Open jackhu-bme opened 1 month ago
I see that the accessionNo seems to be the index number of patients, I am currerntly trying to fix the bug by converting the volumename to accessionNo.
I referenced your code
/home/***/baselines/CT-CLIP/scripts/data.py, line77
accession_number = nii_file.split("/")[-1]
It seem reasonable to get the missing accessionNo by converting your nii file name.
If this one is not working or is wrong, please tell me. By the way, this is a bug to be fixed, or makes trouble to others using this dataset and repo.
Currently I am trying to reproduce your train-from-scratch CLIP results.
I have pre-processed the volume data downloaded from huggingface repo (using provided data processing scripts) and downloaded all the csv files. However, when I use the scripts/run_train.py, I encounter error of missing values.

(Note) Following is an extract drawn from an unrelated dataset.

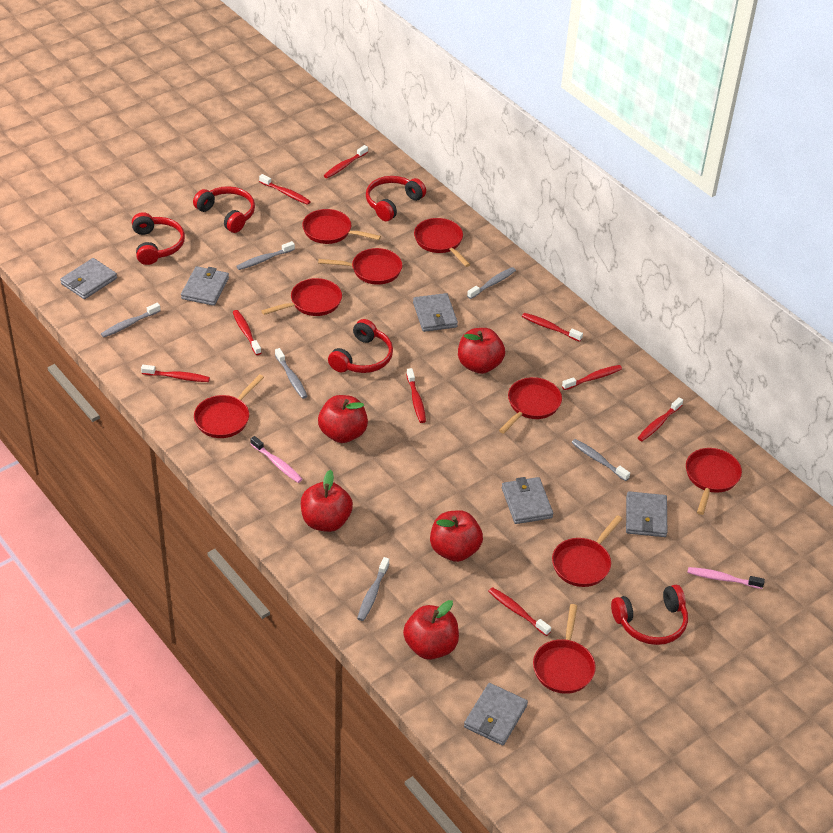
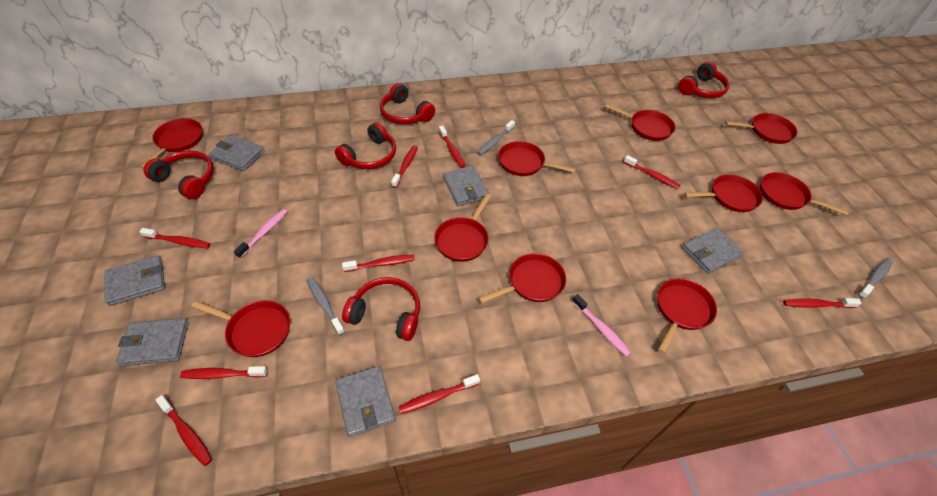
grey toothbrush: [101,303,161,338] [236,241,295,270] [275,348,307,399] [357,557,389,621] [467,267,516,299] [571,439,630,481] = 6 -> [307,277,345,335] [477,120,515,155] [858,258,893,299] = 3
red apple: [301,470,353,532] [318,395,368,443] [403,600,459,660] [430,510,483,562] [458,328,505,374] = 5 -> none = 0
red pan: [194,374,264,438] [261,278,342,316] [302,209,381,244] [318,248,402,285] [414,218,471,267] [499,377,562,434] [533,604,596,694] [552,515,622,587] [686,448,742,515] = 9 -> [140,118,203,169] [191,300,290,357] [434,194,491,262] [478,253,566,303] [498,141,576,176] [605,104,675,141] [657,278,717,353] [684,174,763,212] [725,113,797,144] [760,172,849,215] = 10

File "/home/***/baselines/CT-CLIP/scripts/CTCLIPTrainer.py", line 188, in __init__ self.ds = CTReportDataset(data_folder=data_train, csv_file=reports_file_train) File "/home/***/baselines/CT-CLIP/scripts/data.py", line 43, in __init__ self.accession_to_text = self.load_accession_text(csv_file) File "/home/***/baselines/CT-CLIP/scripts/data.py", line 66, in load_accession_text accession_to_text[row['AccessionNo']] = row["Findings_EN"],row['Impressions_EN']
*** is my name.
I have double checked the files provided in the huggingface repo, including
Since then, I guess the file downloaded from huggingface repo: "https://huggingface.co/datasets/ibrahimhamamci/CT-RATE/tree/main/dataset/radiology_text_reports" train_reports.csv misses the column "'AccessionNo".
Is this guess true? Or did I miss anything?
Thanks a lot for your time, and really thankful for your open source code and datasets.